■ **EXTRAIT DE PAGE**
* * * *

Cliquez
sur l'image
|
Les mangeurs de cuivre
Nous savons maintenant
que le cuivre produit par les fondeurs indigènes du
Katanga parvenait déjà au XVI e siècle jusqu'à la
côte Atlantique de l'Angola et de là en Europe :
<< twasabikile kumpuani >>, << nous
avons percé jusqu'à la mer >>, disait un ancien
qui avait fait le voyage: un voyage d'un an et demi !
Vers le nord, on en retrouve la trace depuis la Côte
d'Ivoire et le Ghana jusqu'au Soudan. A l'est et au
sud-est, il avait depuis longtemps atteint l'Océan
Indien et l'on prétend qu'il aurait été exporté
jusqu'aux Indes. Depuis une époque imprécise, la
croisette katangaise servait de monnaie sur un vaste
marché d'Afrique tropicale. La puissance d'achat du
cuivre était à peine inférieure à celle de l'ivoire:
une grande croisette de 50 kg (mwepu) représentait le
prix d'une femme, mais la tradition précise qu'il
fallait ajouter une petite croisette à la grande quand
la femme offrait des qualités exceptionnelles ! On a
essayé de chiffrer cette production historique. De
l'époque de l'invasion Bayeke (1850) à l'arrêt
définitif de l'exploitation indigène en 1903, on
évalue entre 10 à 15 tonnes par an, soit environ 700
tonnes pour ce demi-siècle d'activité. Mais depuis
quand le sol katangais avait-il livré son secret ? Nul
ne le sait.
LE METIER de fondeur était
un métier sacré empreint d'une mystérieuse grandeur.
La profession était une "bwanga", une secte,
ce qui suppose une admission et une initiation. On
retrouve ici la loi de la division du travail et
l'organisation spontanée en corporations de métiers
semblables à celle du Moyen Age européen, comprenant
maîtres, compagnons et apprentis et possédant code,
status, privilèges et devoirs. La corporation avait, ses
secrets professionnels, ses traditions, ses rites
superstitieuxs qui se mélaient étroitement à la
technique du travail. Le sorcier avait, à juste titre,
son mot à dire: l'instant où le beau minerai
d'émeraude se change mystérieusement en liquide
éblouissant ne tien-il pas de la magie ? C'est celui où
les esprits de la montagne montrent leur puissance: ils
touchent la pierre et en tirent la richesse: le liquide
précieux, l'eau de cuivre, "meme a mukuba" !
Les chants à leur paroxysme clament dans la nuit: "
Sur le sommet de Kalabi se dresse en haut fourneau un
haut fourneau au large ventre héritage de notre père
Lupadila, un haut fourneau où le cuivre dégouline et
ondoie. Oh, ma mère, oh, ma mère ! "
LA CAMPAGNE de cuivre
s'organisait à la saison sèche, après la récolte du
sorgho, vers la mi-mai. Le chef du village en donnait
lui-même le signal : "tuye tukadie mukuba",
"allons, disait-il, manger le cuivre !". Car
manger c'est se nourrir, se développer, s'enrichir. Les
mines étaient, comme la terre cultivée, propriété
collective de la tribu, seul les puits creusé ou la
carrière ouverte appartenait en propre à l'individu ou
au groupe d'individus qui y travaillait. Tout le monde
partait à la récolte du minerai: les femmes et les
enfants glanaient en surface la malachite, seul minerai
retenu pour sa richesse et appelé "lutete".

* * * *

■ **DOCUMENTS FOURNIS**
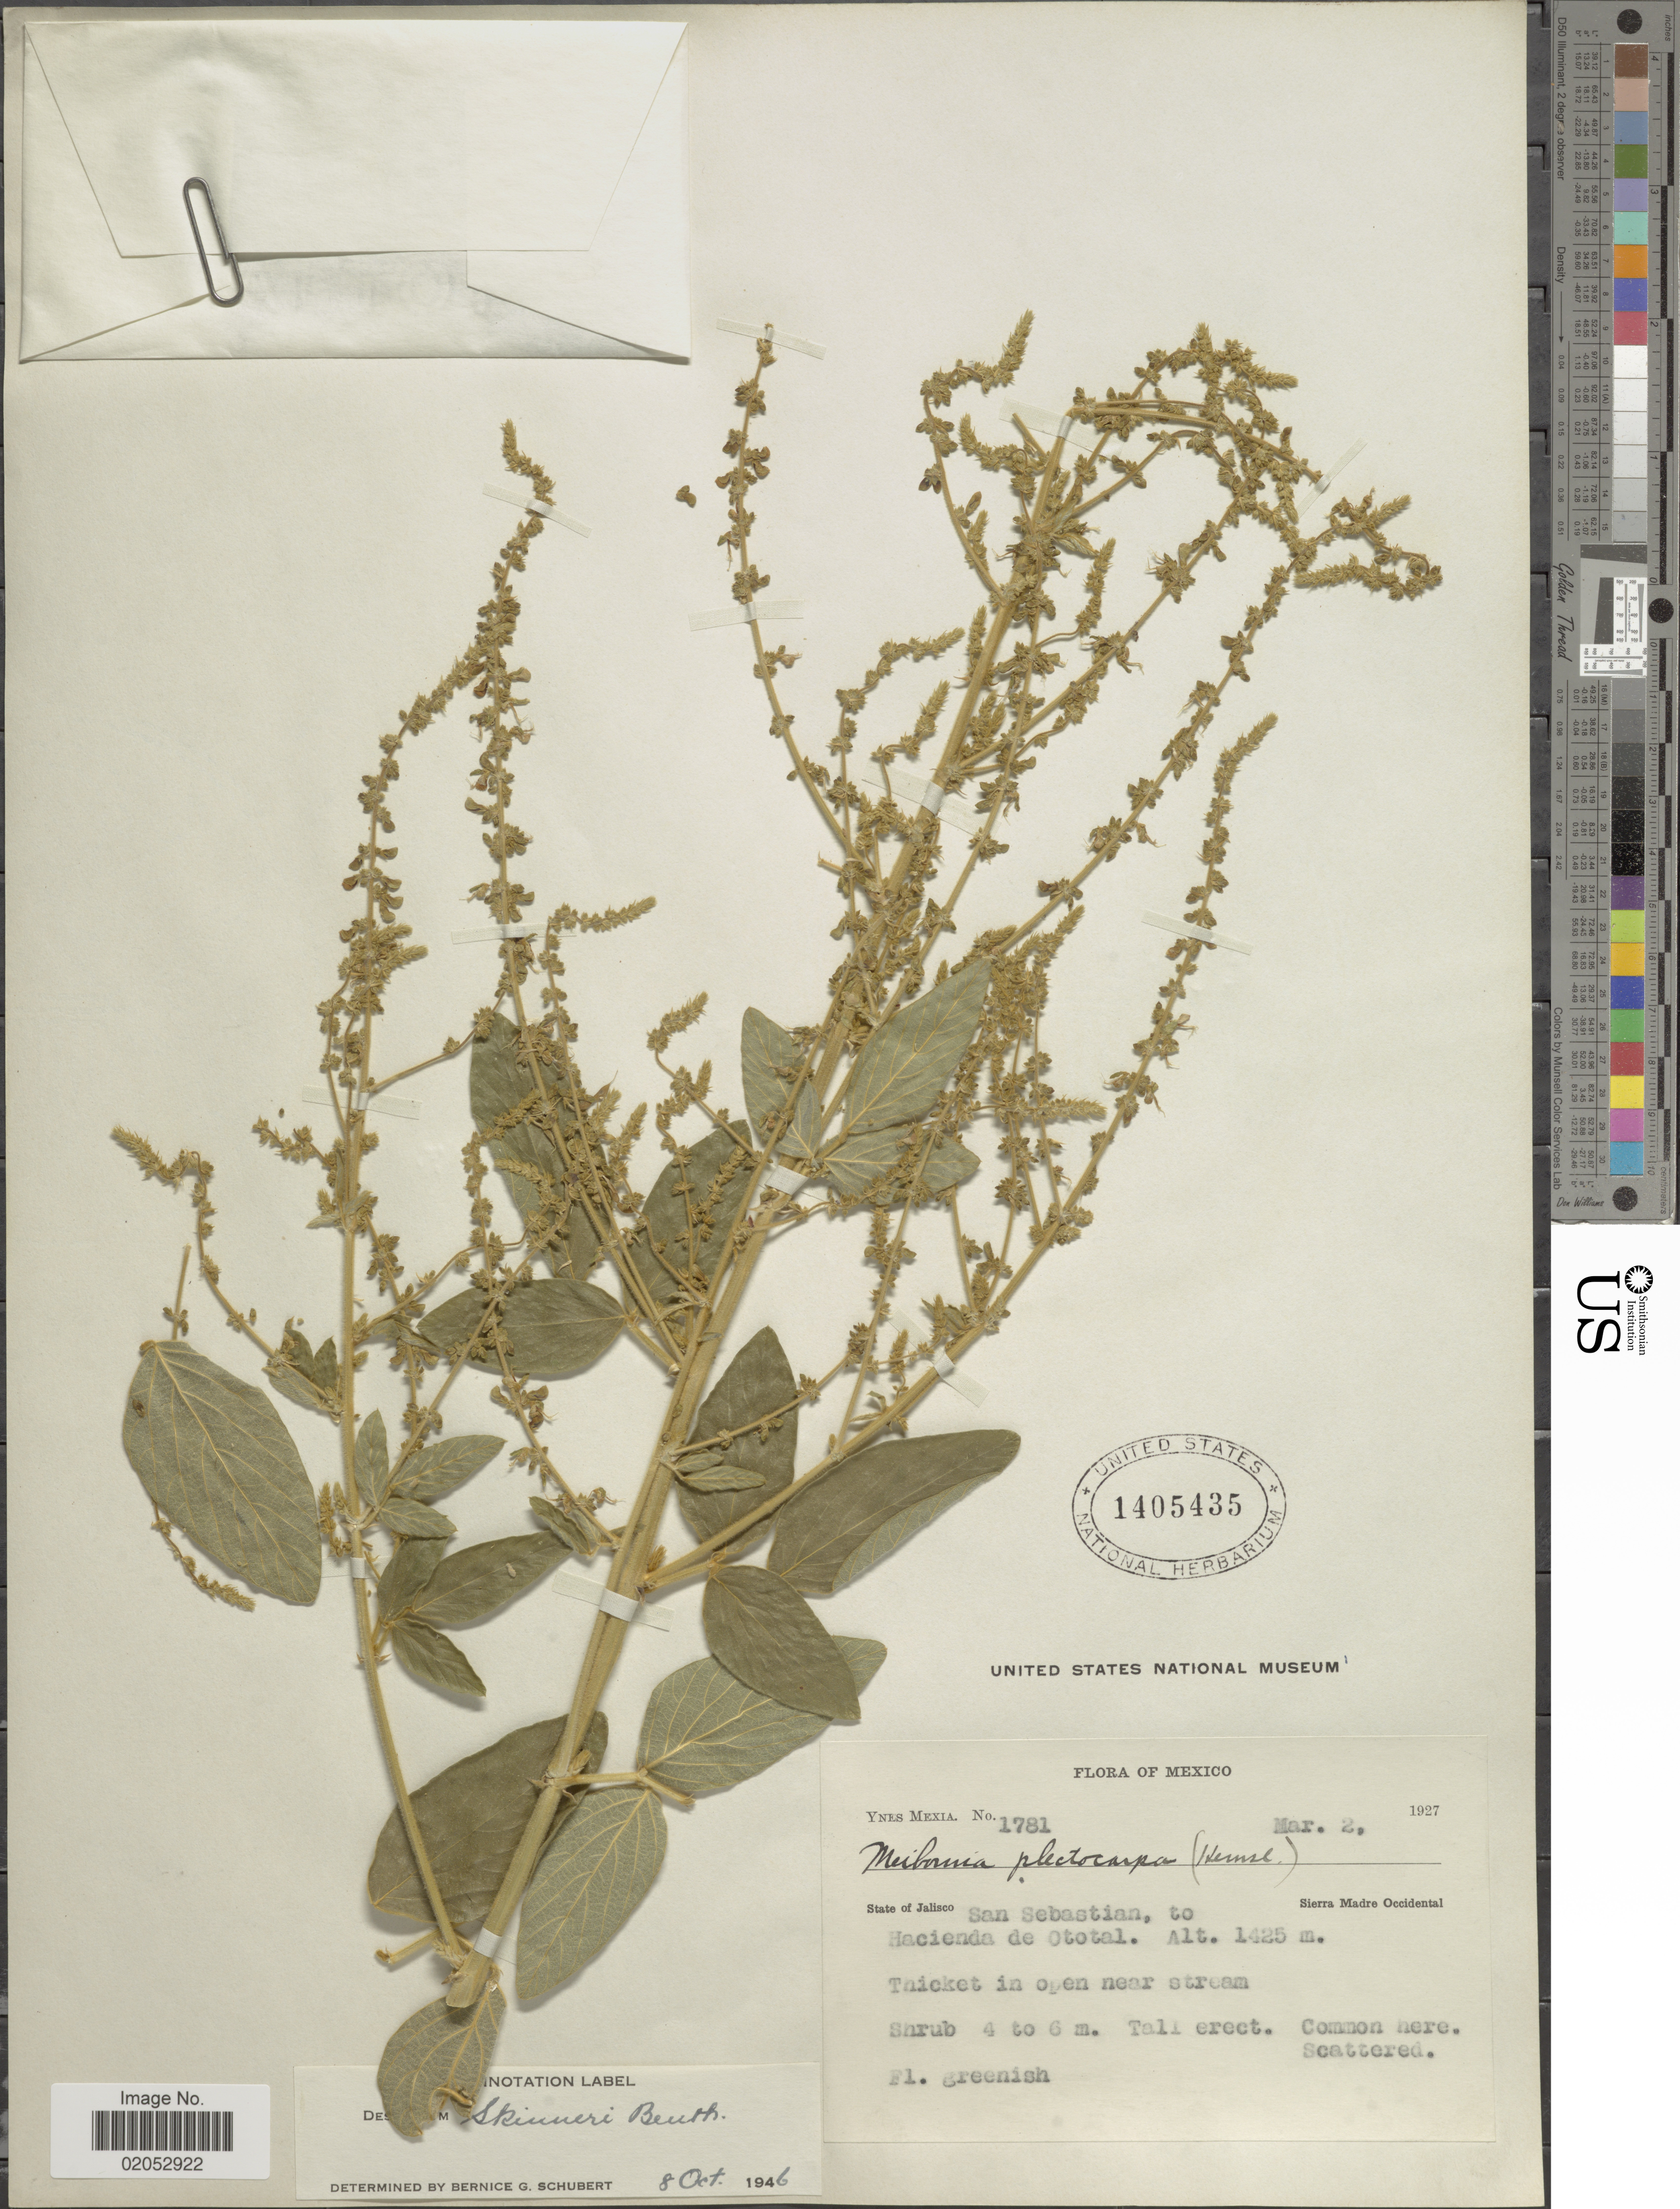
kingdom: Plantae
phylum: Tracheophyta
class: Magnoliopsida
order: Fabales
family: Fabaceae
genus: Desmodium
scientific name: Desmodium skinneri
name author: Benth. ex Hemsl.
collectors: Y. Mexia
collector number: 1781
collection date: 1927-03-02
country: Mexico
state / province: Jalisco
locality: San Sebastian, to Hacienda de Ototal, Sierra Madre Occidental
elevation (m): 1425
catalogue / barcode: US 1405435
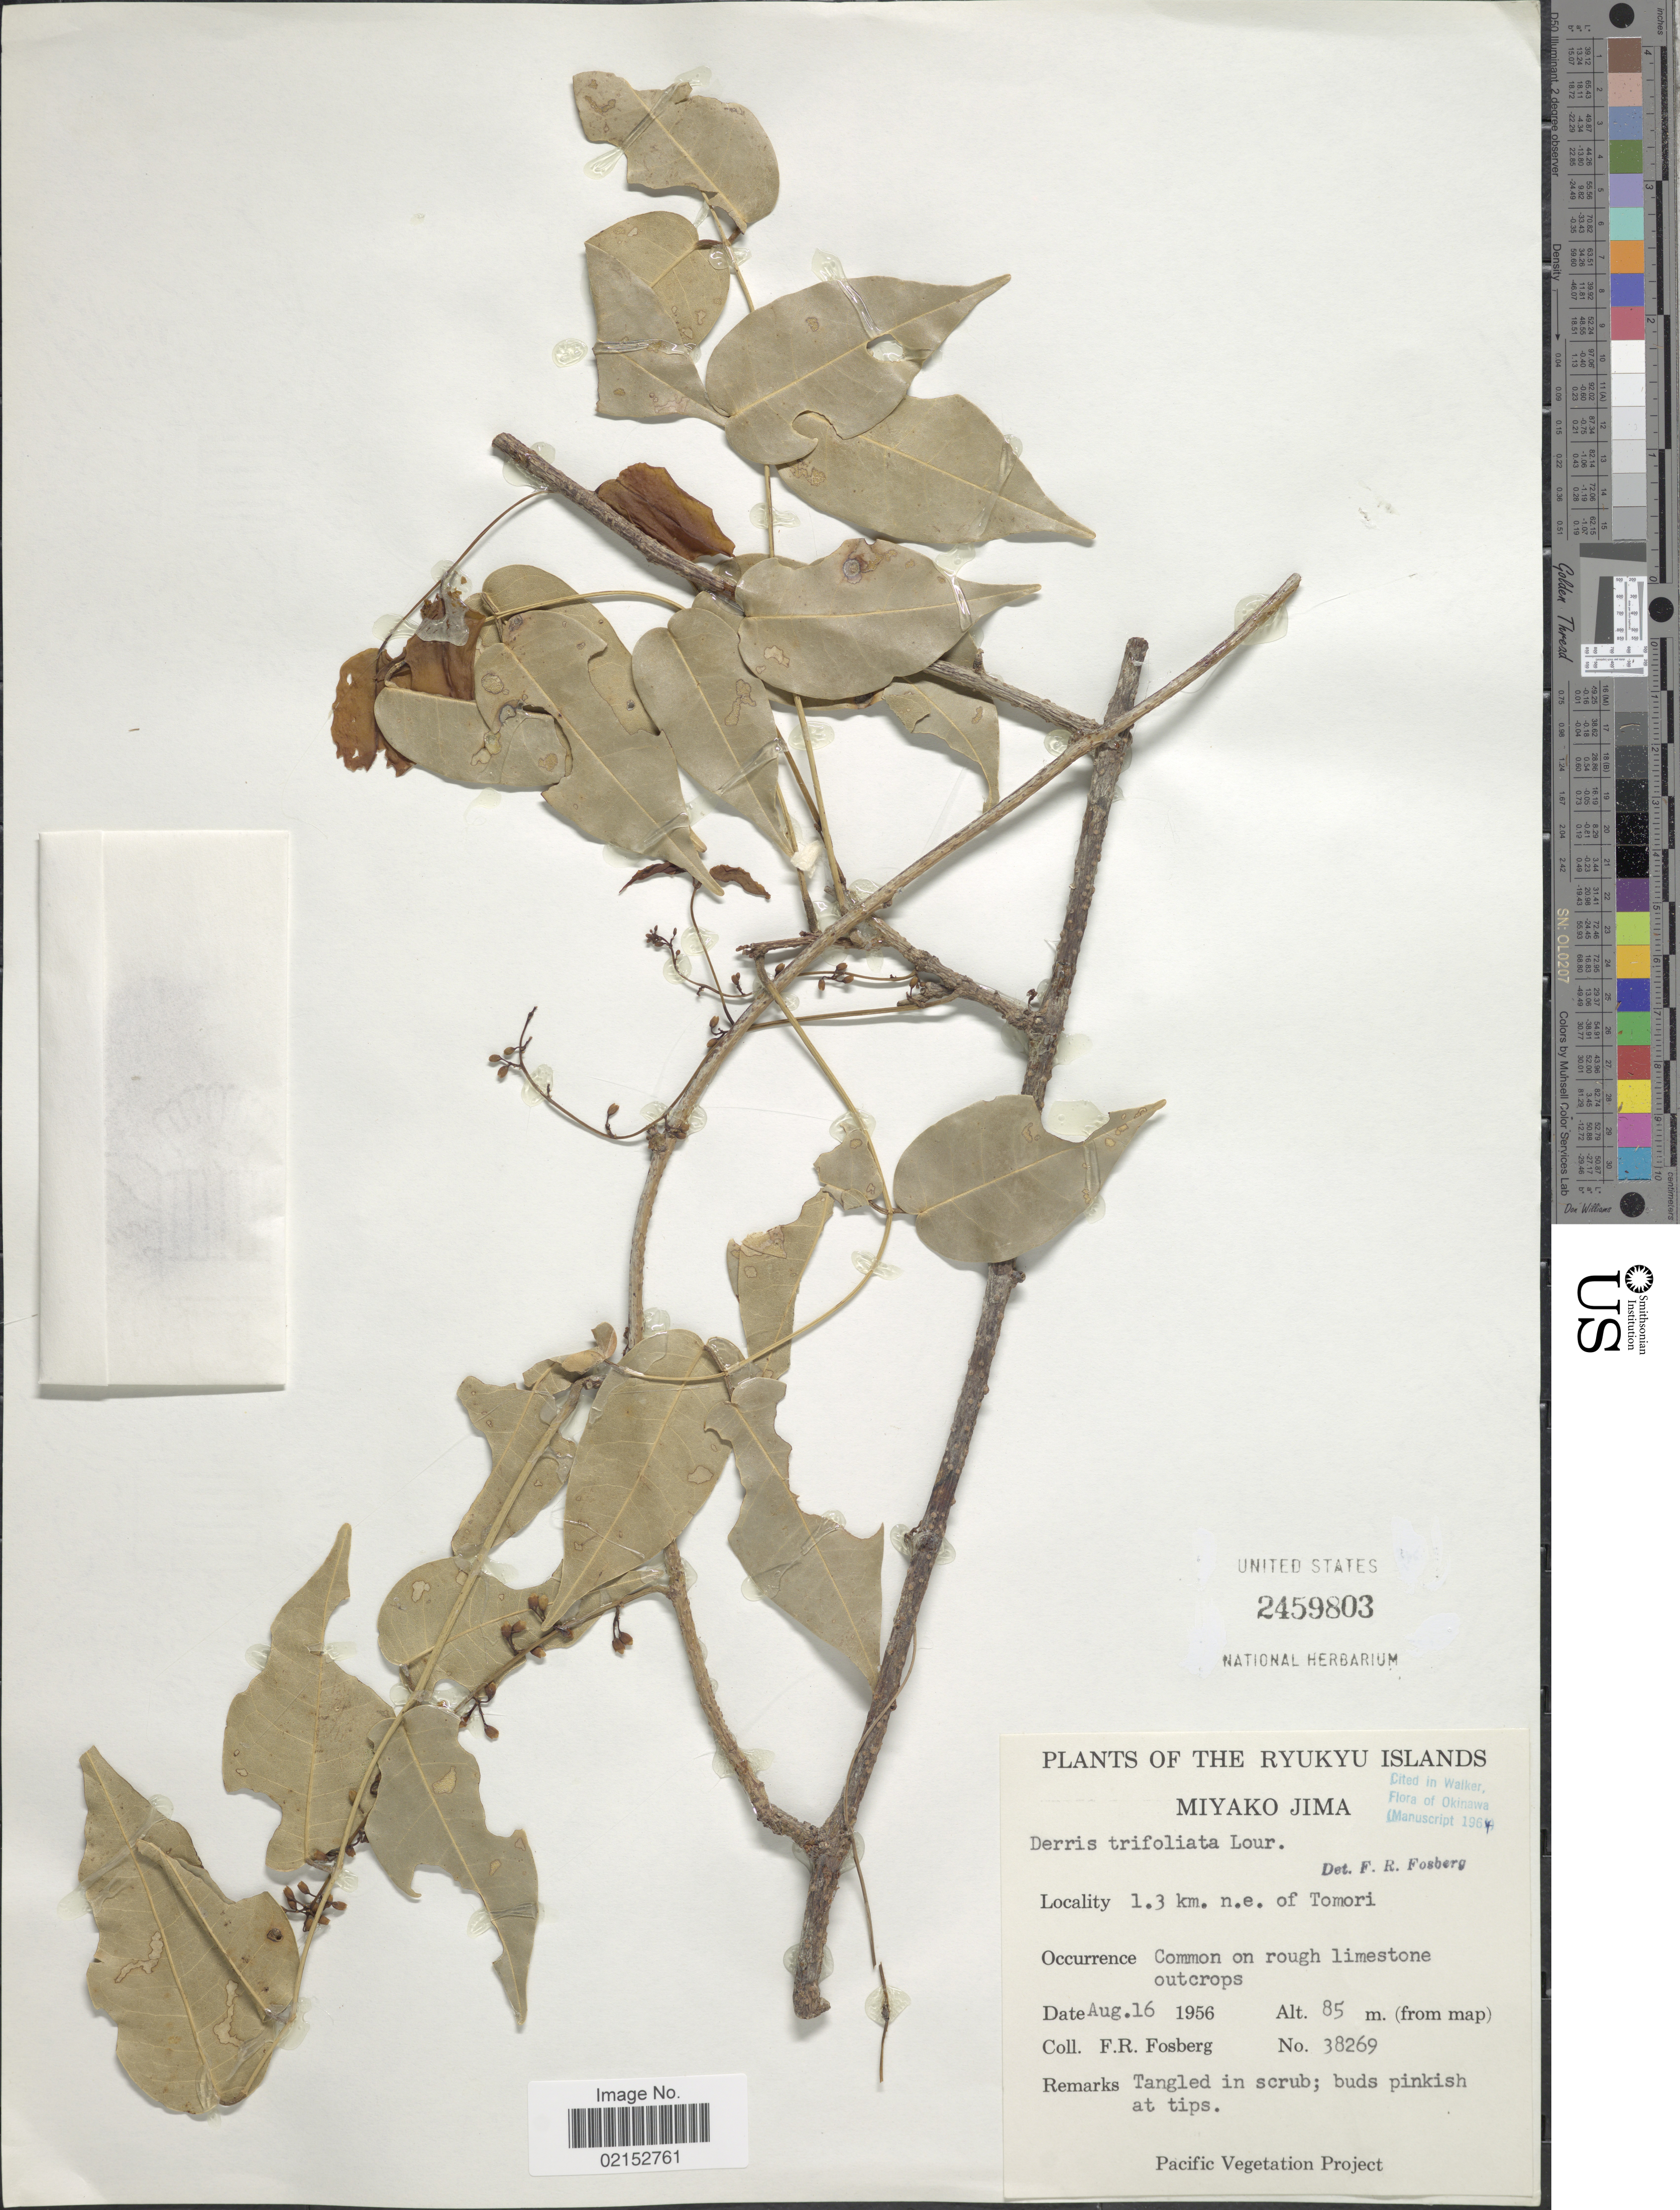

* * * *

■ **CONSIGNES DES TÂCHES**
**A.** Convertissez toutes les lignes des enregistrements en un tableau Markdown, avec une colonne « Rang » pour le numéro et une colonne « Ligne » pour le texte. Omettez les lignes vides et laissez les images de côté.
**B.** Poursuivez le texte sur l'exploitation indigène du cuivre au Katanga à partir de l'endroit où il s'arrête.

■ **RÉPONSES AUX TÂCHES**
**A.**
| Rang | Ligne |
|---|---|
| 1 | kingdom: Plantae |
| 2 | phylum: Tracheophyta |
| 3 | class: Magnoliopsida |
| 4 | order: Fabales |
| 5 | family: Fabaceae |
| 6 | genus: Desmodium |
| 7 | scientific name: Desmodium skinneri |
| 8 | name author: Benth. ex Hemsl. |
| 9 | collectors: Y. Mexia |
| 10 | collector number: 1781 |
| 11 | collection date: 1927-03-02 |
| 12 | country: Mexico |
| 13 | state / province: Jalisco |
| 14 | locality: San Sebastian, to Hacienda de Ototal, Sierra Madre Occidental |
| 15 | elevation (m): 1425 |
| 16 | catalogue / barcode: US 1405435 |

**B.**
Les hommes creusaient au pic. Certianes excavations
atteignaient jusqu'à 35 mètres de profondeur mais
généralement elles ne dépassaient pas 10 à 15
mètres, les galeries les plus étendues allaient
jusqu'à 20 mètres.
LES OPERATIONS métallurgiques
proprement dites ne commencaient que vers la mi-août
après trois mois d'extraction. La fusion se prolongeait
jusqu'en octobre. Dans des hauts fourneaux volants ou
permanents, confectionnés à l'aide de la terre de
termitière - cette précieuse matière réfractaire si
providentiellement répendue au Katanga - alimentés en
buchettes et en charbon de bois, et activés par des
soufflets en peau d'antilope, les " amgeurs de
cuivre " procédaient tout d'abord au grillage puis
à le réduction propement dite du minerai et enfin, dans
un autre fourneau au raffinage du cuivre brut et à la
coulée des lingots. Les lingots de la zone ouest coulés
en forme de croix de Saint-André, les
"croisettes", servaient tels quels de monnaie.
Les Bayeke, dans la région du centre, transformaient
leur cuivre en fil, houes et balles de fusils. Ce
tréfilage étaient d'une grande ingéniosité. Il se
faisait plusieurs opérations. Un lingot de 15 cm d'abord
étiré par martelage à chaud sur une enclume de pierre
pouvait ensuite être tréfilé dans un filière en fer
(dikombe) jusqu'à 15 m, donnant le gros fil (kiumba)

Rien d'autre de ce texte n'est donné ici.